Efforts to moderate extreme weather—blasting air conditioning or cranking up the heat—in 2018 were one of the major factors behind surging global energy demand, particularly in the U.S., the International Energy Agency said in a recent report. And that demand is directly linked to record-level energy-linked carbon dioxide emissions last year, even as countries pledged to substantially cut back their carbon output.
“In a way, global warming is leading to higher demand for fossil fuels,” says Bjarne Schieldrop, chief commodities analyst at Stockholm-based SEB Bank. “Which is kind of uncomfortable.”
In 2018, global energy demand rose by 2.3% from the previous year, the fastest pace of growth this decade and a jump seen across every source of energy, from coal to renewables, the Paris-based agency said in its annual Global Energy and CO2 Status Report.
That gain was driven by a basket of factors, mainly robust economic growth, with rising demand in China, the U.S., and India accounting for nearly 70% of the jump. But energy-reliant efforts to heat and cool homes and buildings amid increasingly extreme temperatures contributed to nearly a fifth of the gains in global energy demand, according to the IEA.
While extreme weather events were seen worldwide last year—Europe sweated through a record-breaking summer heat wave, months after a cold snap brought blizzards to the Mediterranean—the impact on demand was the most extreme in the U.S., according to the IEA.
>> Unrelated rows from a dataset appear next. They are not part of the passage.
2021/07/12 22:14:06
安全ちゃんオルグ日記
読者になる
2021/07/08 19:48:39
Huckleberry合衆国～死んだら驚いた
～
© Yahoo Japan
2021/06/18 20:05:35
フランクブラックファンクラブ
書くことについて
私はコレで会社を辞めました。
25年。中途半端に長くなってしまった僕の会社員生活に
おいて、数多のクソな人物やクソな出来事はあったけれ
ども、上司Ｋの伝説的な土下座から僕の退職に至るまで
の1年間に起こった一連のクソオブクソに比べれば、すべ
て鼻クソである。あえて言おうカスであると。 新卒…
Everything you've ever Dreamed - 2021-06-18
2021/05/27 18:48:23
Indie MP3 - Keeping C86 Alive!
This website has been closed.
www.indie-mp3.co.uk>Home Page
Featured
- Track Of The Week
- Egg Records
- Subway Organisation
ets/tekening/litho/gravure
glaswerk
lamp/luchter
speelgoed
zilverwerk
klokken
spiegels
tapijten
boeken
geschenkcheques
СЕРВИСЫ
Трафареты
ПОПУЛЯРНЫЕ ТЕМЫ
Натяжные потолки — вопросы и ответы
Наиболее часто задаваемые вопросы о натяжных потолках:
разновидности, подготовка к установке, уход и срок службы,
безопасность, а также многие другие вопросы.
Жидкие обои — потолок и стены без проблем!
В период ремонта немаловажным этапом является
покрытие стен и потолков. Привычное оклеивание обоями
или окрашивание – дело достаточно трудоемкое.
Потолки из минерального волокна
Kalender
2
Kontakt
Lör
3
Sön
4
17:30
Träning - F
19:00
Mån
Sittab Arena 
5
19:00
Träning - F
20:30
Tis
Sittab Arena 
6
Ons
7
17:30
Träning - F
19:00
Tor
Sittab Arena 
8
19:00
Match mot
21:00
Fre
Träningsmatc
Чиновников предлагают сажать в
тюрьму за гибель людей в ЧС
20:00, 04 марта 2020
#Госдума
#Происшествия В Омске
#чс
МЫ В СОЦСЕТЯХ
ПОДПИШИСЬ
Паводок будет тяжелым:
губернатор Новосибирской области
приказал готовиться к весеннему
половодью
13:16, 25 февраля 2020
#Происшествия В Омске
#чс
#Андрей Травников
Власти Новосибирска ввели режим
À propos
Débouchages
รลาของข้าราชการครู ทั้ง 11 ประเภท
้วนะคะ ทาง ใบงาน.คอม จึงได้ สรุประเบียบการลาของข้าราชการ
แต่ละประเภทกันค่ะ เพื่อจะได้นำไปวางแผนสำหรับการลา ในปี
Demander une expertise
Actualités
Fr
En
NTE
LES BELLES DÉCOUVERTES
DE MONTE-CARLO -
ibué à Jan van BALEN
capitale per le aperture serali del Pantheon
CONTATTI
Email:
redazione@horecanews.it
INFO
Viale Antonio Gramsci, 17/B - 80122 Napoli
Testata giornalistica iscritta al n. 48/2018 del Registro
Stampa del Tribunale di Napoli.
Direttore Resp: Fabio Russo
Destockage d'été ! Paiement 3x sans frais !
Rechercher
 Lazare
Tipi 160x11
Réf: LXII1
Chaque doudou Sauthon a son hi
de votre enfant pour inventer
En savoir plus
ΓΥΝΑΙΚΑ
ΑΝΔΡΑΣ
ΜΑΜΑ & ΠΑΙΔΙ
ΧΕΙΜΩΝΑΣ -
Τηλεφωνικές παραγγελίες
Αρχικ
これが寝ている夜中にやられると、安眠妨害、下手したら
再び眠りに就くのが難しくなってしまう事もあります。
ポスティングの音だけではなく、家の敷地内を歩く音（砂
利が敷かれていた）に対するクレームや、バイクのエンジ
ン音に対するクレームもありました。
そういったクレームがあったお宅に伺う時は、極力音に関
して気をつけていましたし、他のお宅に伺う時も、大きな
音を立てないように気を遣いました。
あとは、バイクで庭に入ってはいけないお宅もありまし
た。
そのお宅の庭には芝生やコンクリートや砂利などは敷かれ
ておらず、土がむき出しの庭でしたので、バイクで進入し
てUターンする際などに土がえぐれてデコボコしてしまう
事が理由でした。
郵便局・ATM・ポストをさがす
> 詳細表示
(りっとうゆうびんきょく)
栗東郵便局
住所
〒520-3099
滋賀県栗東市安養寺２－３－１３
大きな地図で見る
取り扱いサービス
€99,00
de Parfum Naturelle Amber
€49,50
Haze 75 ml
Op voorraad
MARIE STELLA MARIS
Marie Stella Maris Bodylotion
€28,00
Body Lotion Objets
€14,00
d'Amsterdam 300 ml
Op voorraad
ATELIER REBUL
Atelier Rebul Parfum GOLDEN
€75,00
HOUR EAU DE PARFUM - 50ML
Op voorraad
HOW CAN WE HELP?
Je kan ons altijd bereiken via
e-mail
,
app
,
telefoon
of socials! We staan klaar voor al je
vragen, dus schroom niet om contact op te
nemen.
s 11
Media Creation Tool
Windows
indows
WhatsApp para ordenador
“The U.S. saw both,” says Timothy Goodson, an energy analyst at the IEA and one of the authors of the report. “[A] hotter than average summer, and a colder than average winter.”
In the U.S., a year of memorable weather was responsible for about half of a more than 10% jump in domestic gas demand, the agency said. That increase was the largest jump in gas demand since the early 1950s—equivalent to adding the entire annual gas consumption of the United Kingdom in just a single year.
Higher energy demand across the globe came amid rollbacks in energy efficiency and as growth in renewable energy sources failed to keep pace. Plus, Asia in particular saw increased coal demand. Even as its place in the energy mix has fallen, coal is still responsible for a third of global CO2 emissions linked to energy, according to the IEA.
The result? Higher emissions. Global energy-related CO2 emissions rose by 1.7% to 33.1 Gigatons (GT) last year, a record high.
More momentum behind renewable energy would “decouple” the link between energy demand and CO2 output, says Goodson.
Renewables have grown: output was up a sharp 4% in 2018, the IEA said, largely split three ways between solar energy, wind power and hydro. Those energy sources met one-quarter of 2018’s global demand growth for energy, but the pace is still simply not fast enough to offset the huge upticks in demand, including humans’ indoor heating and cooling needs amid a shifting climate.
The result is a “reinforcing feedback loop,” says Schieldrop; the only way out is a push towards more affordable and widely-available renewable energy.
“The way to salvation is when something is cheaper and better,” he says.